The result of all this? The Tennessee Titans were given a window to obtain their own franchise quarterback in Marcus Mariota, and the Houston Texans have found a way to take over the division despite not even having anything remotely resembling a franchise signal caller. The Colts window to an easy path through the AFC South has slammed shut, despite having arguably the best young and controllable asset under center in the AFC, and they have no one to blame but themselves. That, simply, is completely unacceptable.

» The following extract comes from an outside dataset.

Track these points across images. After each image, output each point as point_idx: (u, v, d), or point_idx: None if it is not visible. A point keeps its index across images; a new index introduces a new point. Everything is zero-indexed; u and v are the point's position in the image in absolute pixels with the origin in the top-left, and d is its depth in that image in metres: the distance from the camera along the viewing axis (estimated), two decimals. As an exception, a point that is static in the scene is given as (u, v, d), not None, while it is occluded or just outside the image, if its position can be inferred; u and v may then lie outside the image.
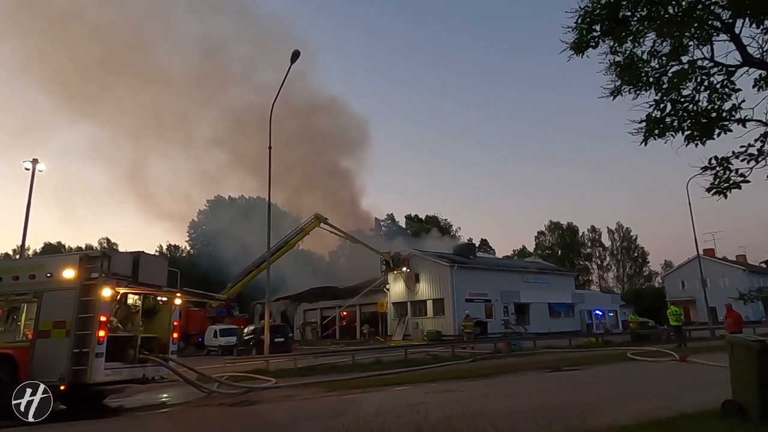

Getting a franchise QB doesn't happen to everyone. Teams have spent decades trying to desperately obtain their franchise-changer with such fervor and excitement that they sabotage themselves. You know what almost certainly doesn't happen to everyone? Going from franchise QB to franchise QB with minimal gaps. To go from Peyton Manning to Andrew Luck is the kind of thing people would have envisioned for the Madden dynasty modes, not something you get in real life. And the Colts are on the verge of wasting that once-in-a-lifetime scenario.
Thankfully, the Colts did move on from Ryan Grigson, but now the responsibility of putting the team back together lies with Chris Ballard. Although Ballard did assist in the rebuild of the Kansas City Chiefs around a strong defense and the trade for Alex Smith, the battle is far uphill. He'll have to undo 5 years of flawed ideology and bassackwards team building to dig out of the hole the Colts have placed themselves in, the potential to waste the prime of a QB that should have been building his own legacy.
The fans, the sports media, all of the NFL is built around the idea that you can't win if you don't have a QB. The Colts have their QB, but they not only aren't winning, they're moving backwards. Indianapolis in 2017 should have been talking about a potential run towards a Super Bowl; instead, they're trying to catch up with the rest of the AFC. For Andrew Luck's sake alone, they had better.